Now the hose wasn't going to be the actual bridge. What I had in mind was a 100 - 120mm ID acrylic tube but before I rush out to buy, cut and bend that, would a much larger conduit help because what I'm planning to do is to have a canister filter take water from the centre tank and its outflow connected to a Y splitter to send water to the tanks on the left and right with the water bridge bringing them back to the centre one.

Would a 100mm - 120mm tube be able to transfer 700 - 800 lph on siphon power alone?
 
I use 110mm PVC pipe as water bridge to connect 3 seperate 100 litre tubs.
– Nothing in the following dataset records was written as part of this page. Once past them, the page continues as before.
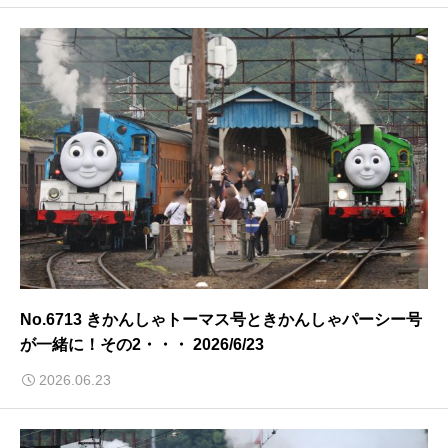
No.6713 きかんしゃトーマス号ときかんしゃパーシー号
が一緒に！その2・・・ 2026/6/23
2026.06.23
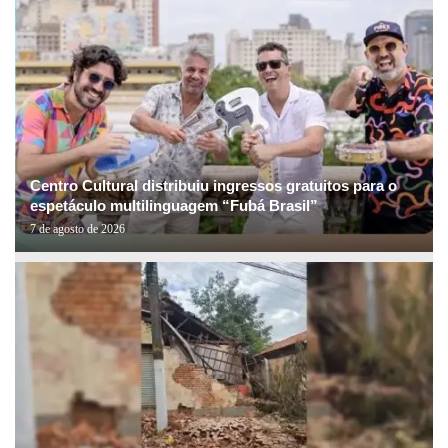
Centro Cultural distribuiu ingressos gratuitos para o
espetáculo multilinguagem “Fubá Brasil”
7 de agosto de 2026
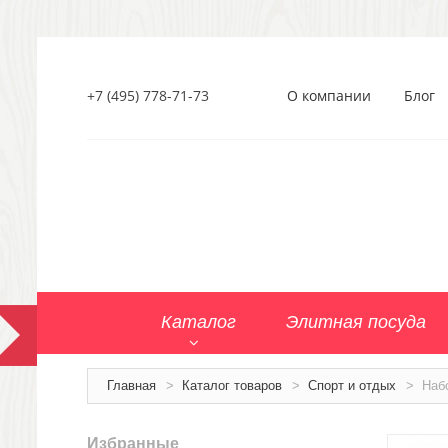
+7 (495) 778-71-73
О компании
Блог
Каталог
Элитная посуда
Главная
>
Каталог товаров
>
Спорт и отдых
>
Наб
Избранные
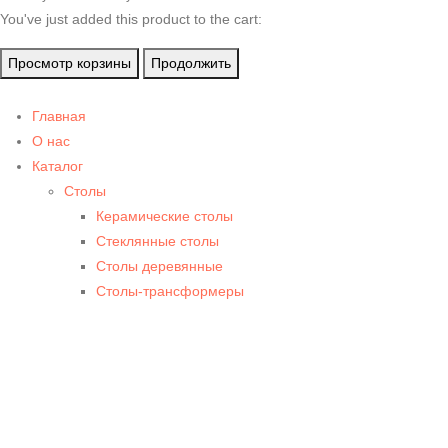
You've just added this product to the cart:
Просмотр корзины
Продолжить
Главная
О нас
Каталог
Столы
Керамические столы
Стеклянные столы
Столы деревянные
Столы-трансформеры
Стулья
Стулья на металлокаркасе
Деревянные стулья
Пластиковые стулья
Кресла
Барные стулья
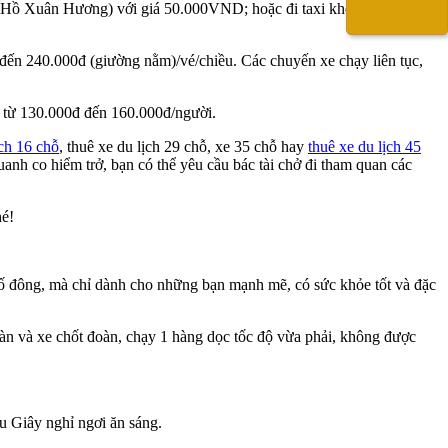
ần Hồ Xuân Hương) với giá 50.000VND; hoặc đi taxi khoảng
đến 240.000đ (giường nằm)/vé/chiều. Các chuyến xe chạy liên tục,
u từ 130.000đ đến 160.000đ/người.
ịch 16 chỗ
, thuê xe du lịch 29 chỗ, xe 35 chỗ hay
thuê xe du lịch 45
anh co hiểm trở, bạn có thể yêu cầu bác tài chở đi tham quan các
hé!
ố đông, mà chỉ dành cho những bạn mạnh mẽ, có sức khỏe tốt và đặc
àn và xe chốt đoàn, chạy 1 hàng dọc tốc độ vừa phải, không được
u Giây nghỉ ngơi ăn sáng.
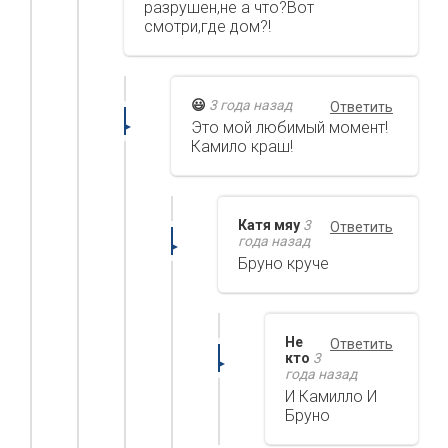
разрушен,не а что?Вот
смотри,где дом?!
😃
3 года назад
Ответить
Это мой любимый момент!
Камило краш!
Катя мяу
3
Ответить
года назад
Бруно круче
Не
Ответить
кто
3
года назад
И Камилло И
Бруно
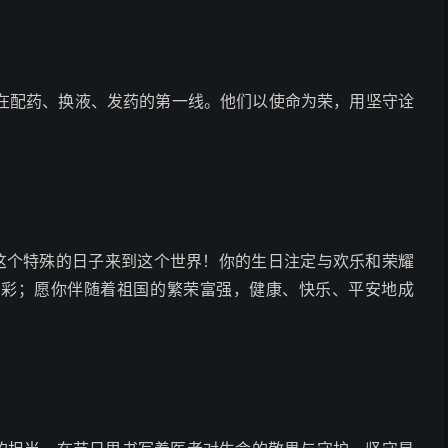
在配药、换液、发药的第一线。他们以使命为荣，用坚守诠
，在这个特殊的日子来到这个世界！你的生日注定与欢乐和荣耀
多彩；愿你伴随着祖国的繁荣富强，健康、快乐、平安地成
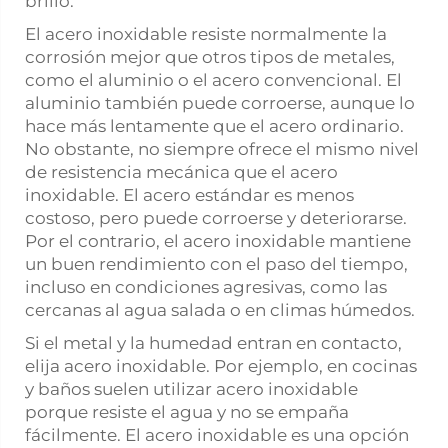
brillo.
El acero inoxidable resiste normalmente la
corrosión mejor que otros tipos de metales,
como el aluminio o el acero convencional. El
aluminio también puede corroerse, aunque lo
hace más lentamente que el acero ordinario.
No obstante, no siempre ofrece el mismo nivel
de resistencia mecánica que el acero
inoxidable. El acero estándar es menos
costoso, pero puede corroerse y deteriorarse.
Por el contrario, el acero inoxidable mantiene
un buen rendimiento con el paso del tiempo,
incluso en condiciones agresivas, como las
cercanas al agua salada o en climas húmedos.
Si el metal y la humedad entran en contacto,
elija acero inoxidable. Por ejemplo, en cocinas
y baños suelen utilizar acero inoxidable
porque resiste el agua y no se empaña
fácilmente. El acero inoxidable es una opción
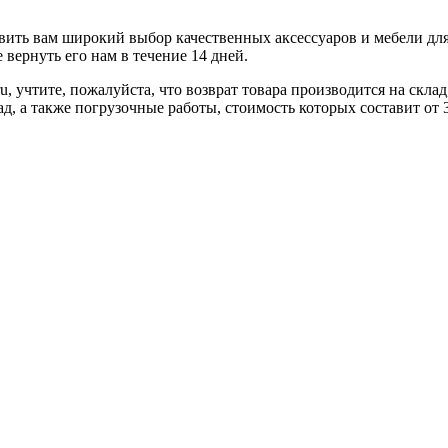
ить вам широкий выбор качественных аксессуаров и мебели для 
вернуть его нам в течение 14 дней.
u, учтите, пожалуйста, что возврат товара производится на скл
ад, а также погрузочные работы, стоимость которых составит от 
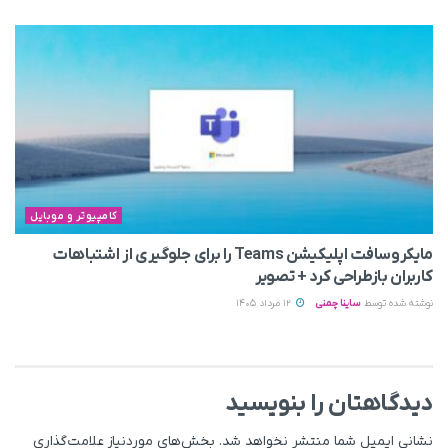
کامپیوتر و موبایل
مایکروسافت اپلیکیشن Teams را برای جلوگیری از اشتباهات
کاربران بازطراحی کرد + تصویر
نوشته شده توسط
ساینا چمنی
12 مرداد 1405
دیدگاهتان را بنویسید
نشانی ایمیل شما منتشر نخواهد شد.
بخش‌های موردنیاز علامت‌گذاری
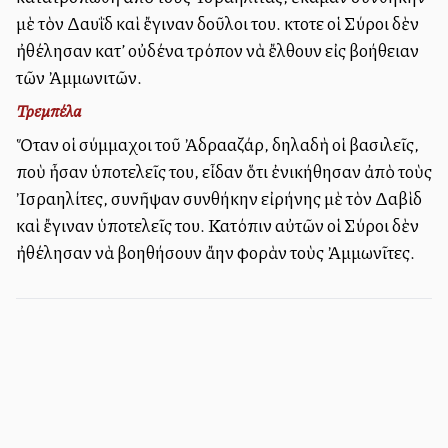
μὲ τὸν Δαυῒδ καὶ ἔγιναν δοῦλοι του. Ἔκτοτε οἱ Σύροι δὲν
ἠθέλησαν κατ’ οὐδένα τρόπον νὰ ἔλθουν εἰς βοήθειαν
τῶν Ἀμμωνιτῶν.
Τρεμπέλα
Ὅταν οἱ σύμμαχοι τοῦ Ἀδρααζάρ, δηλαδὴ οἱ βασιλεῖς,
ποὺ ἦσαν ὑποτελεῖς του, εἶδαν ὅτι ἐνικήθησαν ἀπὸ τοὺς
Ἰσραηλίτες, συνῆψαν συνθήκην εἰρήνης μὲ τὸν Δαβὶδ
καὶ ἔγιναν ὑποτελεῖς του. Κατόπιν αὐτῶν οἱ Σύροι δὲν
ἠθέλησαν νὰ βοηθήσουν ἄλλην φορὰν τοὺς Ἀμμωνῖτες.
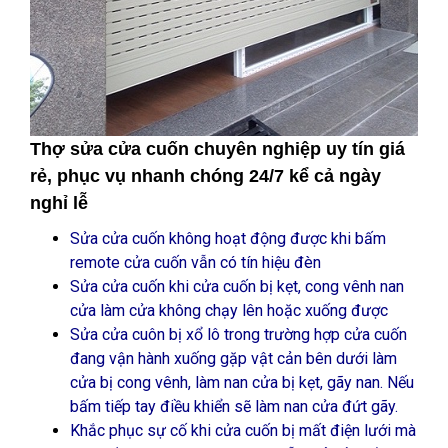
Thợ sửa cửa cuốn chuyên nghiệp uy tín giá
rẻ, phục vụ nhanh chóng 24/7 kể cả ngày
nghỉ lễ
Sửa cửa cuốn không hoạt động được khi bấm
remote cửa cuốn vẫn có tín hiệu đèn
Sửa cửa cuốn khi cửa cuốn bị kẹt, cong vênh nan
cửa làm cửa không chạy lên hoặc xuống được
Sửa cửa cuôn bị xổ lô trong trường hợp cửa cuốn
đang vận hành xuống gặp vật cản bên dưới làm
cửa bị cong vênh, làm nan cửa bị kẹt, gãy nan. Nếu
bấm tiếp tay điều khiển sẽ làm nan cửa đứt gãy.
Khắc phục sự cố khi cửa cuốn bị mất điện lưới mà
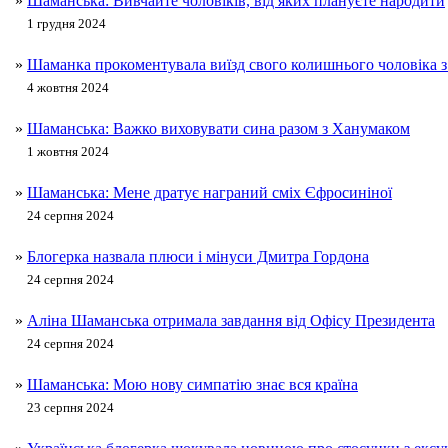
»
Шаманська: Вивчайте чоловіків, від яких плануєте народити
1 грудня 2024
»
Шаманка прокоментувала виїзд свого колишнього чоловіка з
4 жовтня 2024
»
Шаманська: Важко виховувати сина разом з Ханумаком
1 жовтня 2024
»
Шаманська: Мене дратує награний сміх Єфросиніної
24 серпня 2024
»
Блогерка назвала плюси і мінуси Дмитра Гордона
24 серпня 2024
»
Аліна Шаманська отримала завдання від Офісу Президента
24 серпня 2024
»
Шаманська: Мою нову симпатію знає вся країна
23 серпня 2024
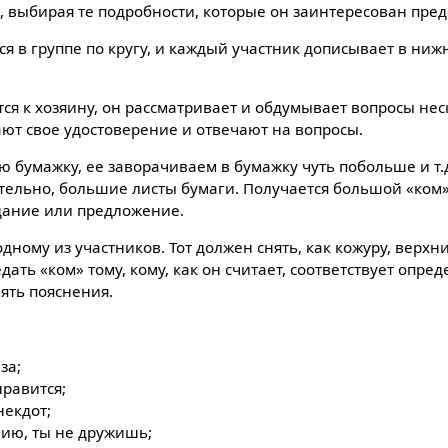
, выбирая те подробности, которые он заинтересован пред
я в группе по кругу, и каждый участник дописывает в ни
ся к хозяину, он рассматривает и обдумывает вопросы нес
ают свое удостоверение и отвечают на вопросы.
 бумажку, ее заворачиваем в бумажку чуть побольше и т.д
ительно, большие листы бумаги. Получается большой «ком»
дание или предложение.
дному из участников. Тот должен снять, как кожуру, верхни
дать «ком» тому, кому, как он считает, соответствует опре
ять пояснения.
за;
нравится;
некдот;
ению, ты не дружишь;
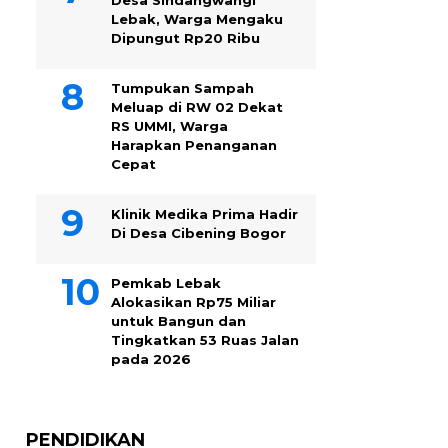
Desa Sindangwangi
Lebak, Warga Mengaku
Dipungut Rp20 Ribu
Tumpukan Sampah
Meluap di RW 02 Dekat
RS UMMI, Warga
Harapkan Penanganan
Cepat
Klinik Medika Prima Hadir
Di Desa Cibening Bogor
Pemkab Lebak
Alokasikan Rp75 Miliar
untuk Bangun dan
Tingkatkan 53 Ruas Jalan
pada 2026
PENDIDIKAN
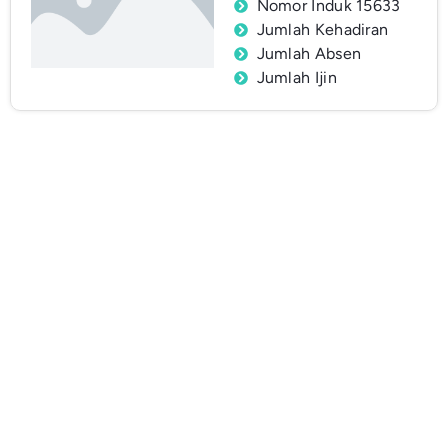
Nomor Induk 15633
Jumlah Kehadiran
Jumlah Absen
Jumlah Ijin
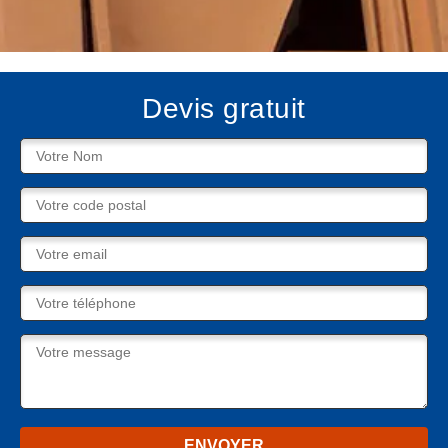
Devis gratuit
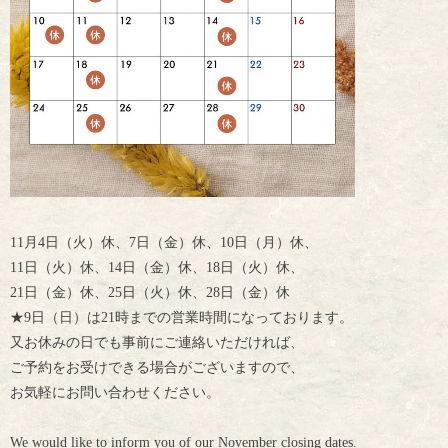
11月4日（火）休、7日（金）休、10日（月）休、
11日（火）休、14日（金）休、18日（火）休、
21日（金）休、25日（火）休、28日（金）休
★9日（日）は21時までの営業時間になっております。
又お休みの日でも事前にご連絡いただければ、
ご予約をお受けできる場合がございますので、
お気軽にお問い合わせください。
We would like to inform you of our November closing dates.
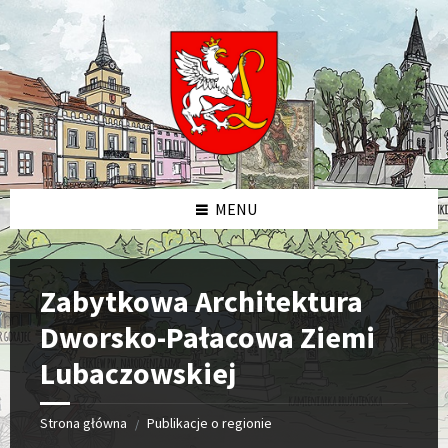
Skip
Skip
Skip
Skip
to
to
to
to
content
left
right
footer
sidebar
sidebar
MENU
Zabytkowa Architektura
Dworsko-Pałacowa Ziemi
Lubaczowskiej
Strona główna
Publikacje o regionie
/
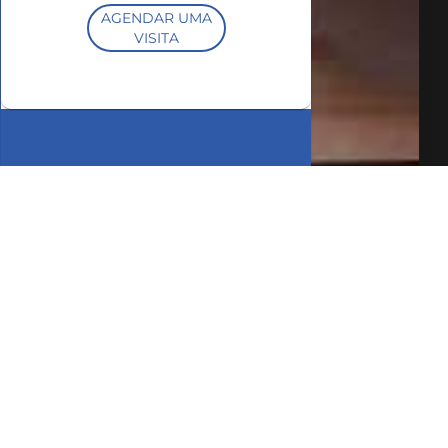
AGENDAR UMA
VISITA
SIMULE O
FINANCIAMENTO
COMPARTILHAR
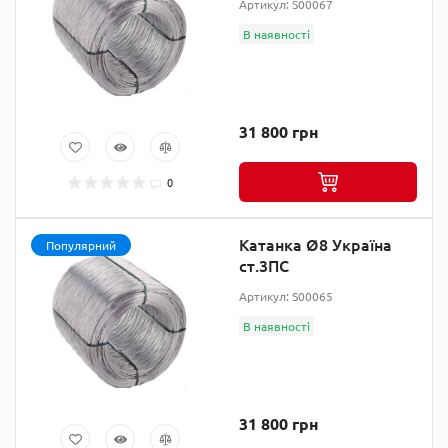
Артикул: S00067
В наявності
31 800 грн
0
Катанка Ø8 Україна
Популярний
ст.3ПС
Артикул: S00065
В наявності
31 800 грн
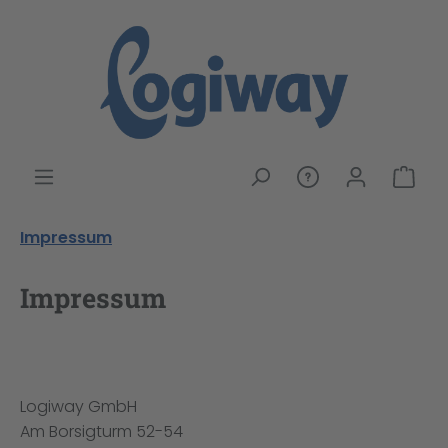
alt springen
War
Impressum
Impressum
Logiway GmbH
Am Borsigturm 52-54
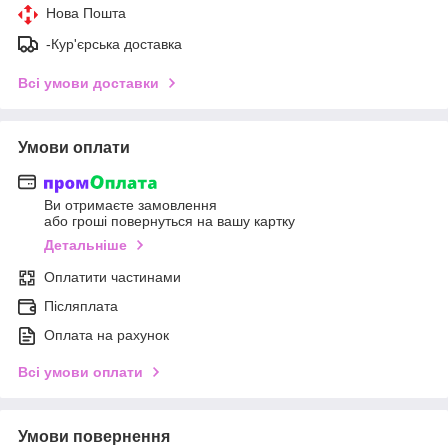
Нова Пошта
-Кур'єрська доставка
Всі умови доставки
Умови оплати
Ви отримаєте замовлення
або гроші повернуться на вашу картку
Детальніше
Оплатити частинами
Післяплата
Оплата на рахунок
Всі умови оплати
Умови повернення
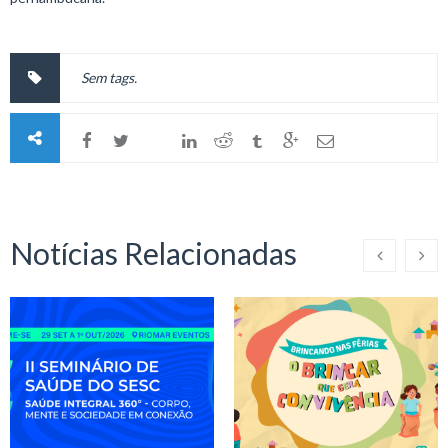
Sem tags.
Notícias Relacionadas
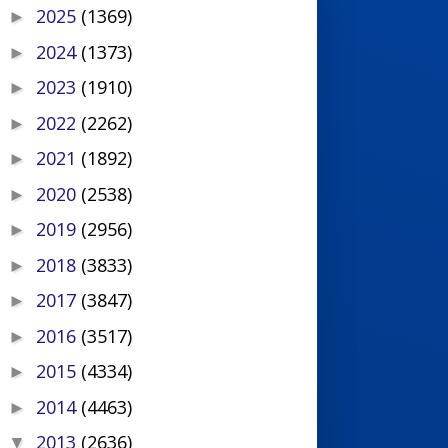
2025
(1369)
►
2024
(1373)
►
2023
(1910)
►
2022
(2262)
►
2021
(1892)
►
2020
(2538)
►
2019
(2956)
►
2018
(3833)
►
2017
(3847)
►
2016
(3517)
►
2015
(4334)
►
2014
(4463)
►
2013
(2636)
▼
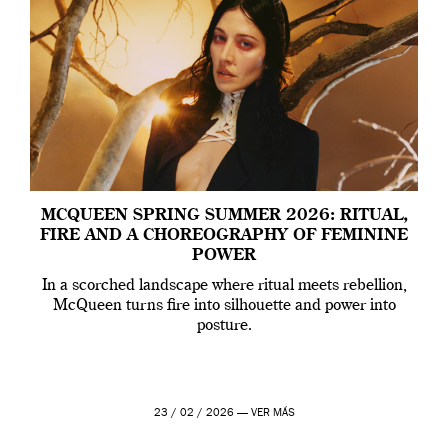
MCQUEEN SPRING SUMMER 2026: RITUAL,
FIRE AND A CHOREOGRAPHY OF FEMININE
POWER
In a scorched landscape where ritual meets rebellion,
McQueen turns fire into silhouette and power into
posture.
23 / 02 / 2026 —
VER MÁS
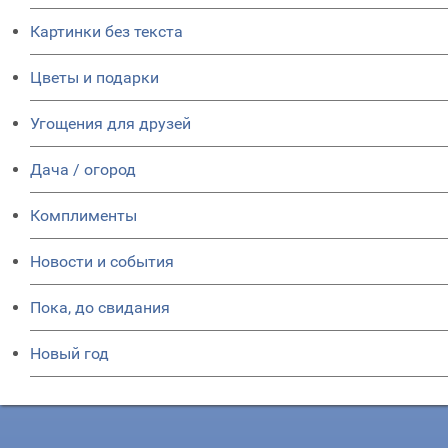
Картинки без текста
Цветы и подарки
Угощения для друзей
Дача / огород
Комплименты
Новости и события
Пока, до свидания
Новый год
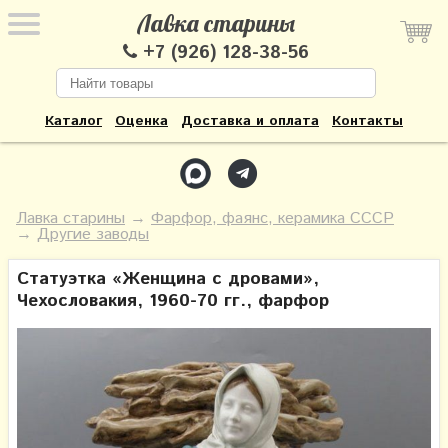
Лавка старины
+7 (926) 128-38-56
Каталог
Оценка
Доставка и оплата
Контакты
Лавка старины
→
Фарфор, фаянс, керамика СССР
→
Другие заводы
Статуэтка «Женщина с дровами»,
Чехословакия, 1960-70 гг., фарфор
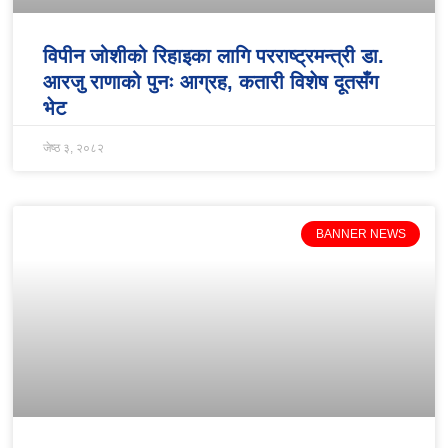
विपीन जोशीको रिहाइका लागि परराष्ट्रमन्त्री डा.
आरजु राणाको पुनः आग्रह, कतारी विशेष दूतसँग
भेट
जेष्ठ ३, २०८२
BANNER NEWS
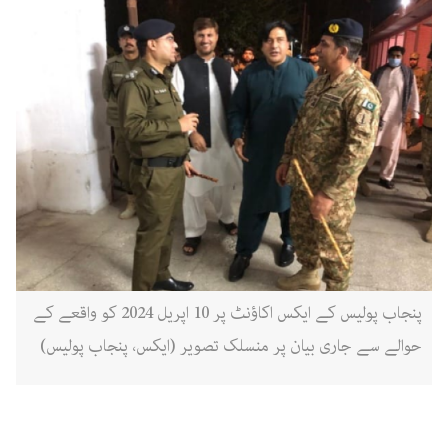
پنجاب پولیس کے ایکس اکاؤنٹ پر 10 اپریل 2024 کو واقعے کے
حوالے سے جاری بیان پر منسلک تصویر (ایکس، پنجاب پولیس)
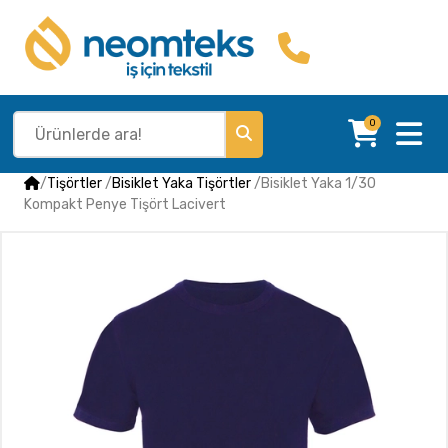
0
/
Tişörtler
/
Bisiklet Yaka Tişörtler
/
Bisiklet Yaka 1/30
Kompakt Penye Tişört Lacivert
What is key to this kind of setup is the law of communicating vessels. For example if you have 3 tanks, than you should use a pump sucking water from tank 1 pumping it into tank 3. The law of commucating vesels keeps the water level in all 3 tanks the same, so you create a flow from tank 3 to tank 1. It functions as one and the same water column as long as the pump is running and the tubes are vacuum.

With 110mm pipe, you need a monster of a pump the influence waterlevel on that.5
 
Thanks Zozo. I guess I'll go buy the acrylic tube then. I've already bought an airhose coil like the one below to fit into the acrylic tube to prevent it from collapsing during the bending.

10406519.jpg
 
Anyway, it finally dawned upon me that the reason why the water wasn't going through the hose fast enough was because the 3 tanks were at the same level. I have 6 plastic pallets. Should have placed them 3 high, 2 high and 1 high to create a 6" difference in height between them.